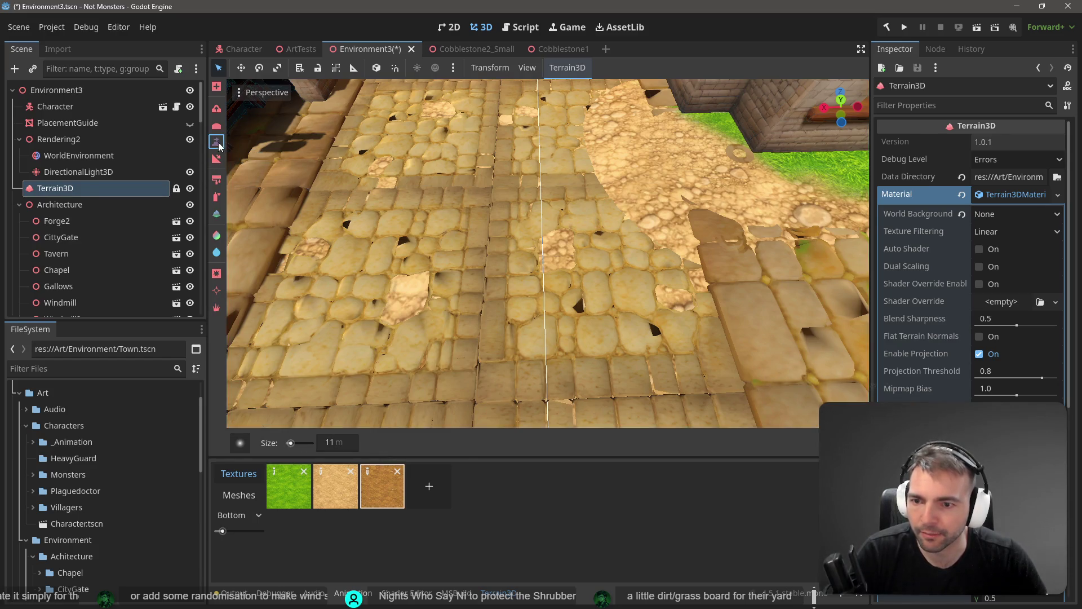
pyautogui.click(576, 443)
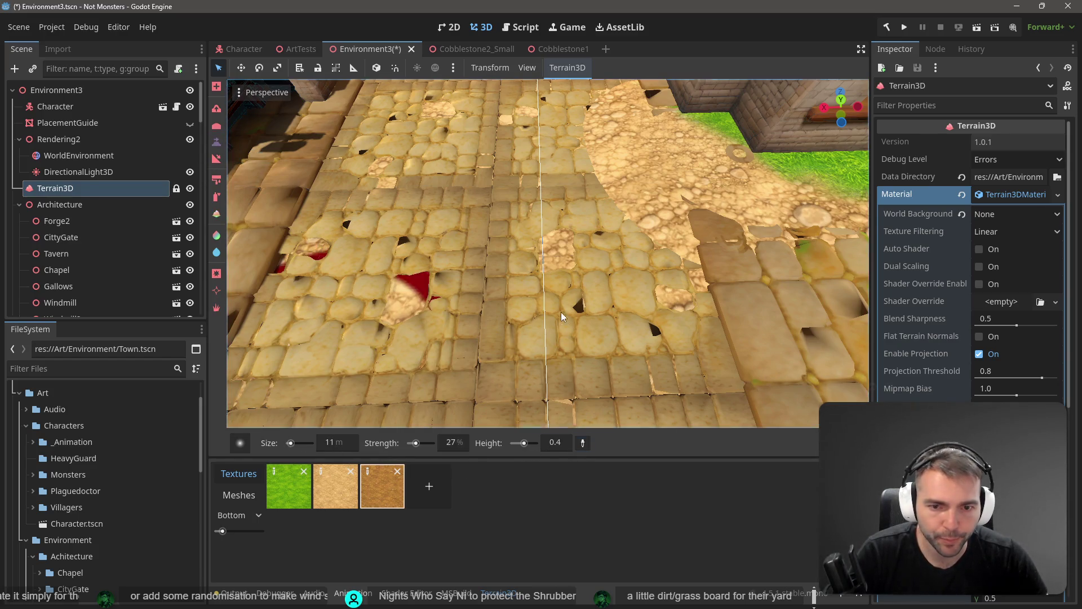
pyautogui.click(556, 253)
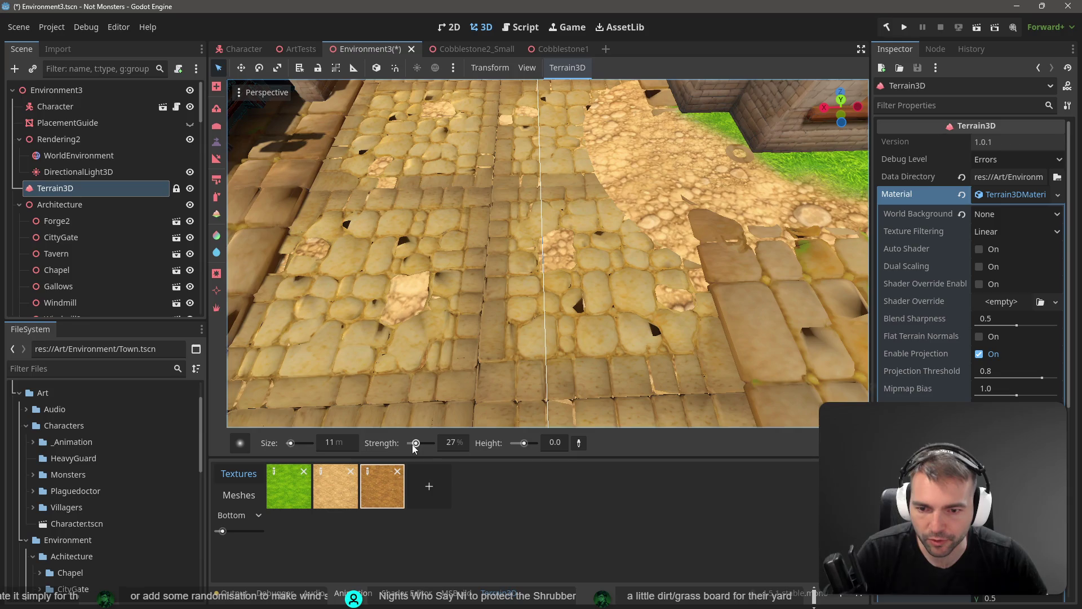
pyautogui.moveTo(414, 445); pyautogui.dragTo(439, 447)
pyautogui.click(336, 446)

------------------------

All lines above are to be restated word for word, with pictures excluded.

pyautogui.click(576, 443)
pyautogui.click(556, 253)
pyautogui.moveTo(414, 445); pyautogui.dragTo(439, 447)
pyautogui.click(336, 446)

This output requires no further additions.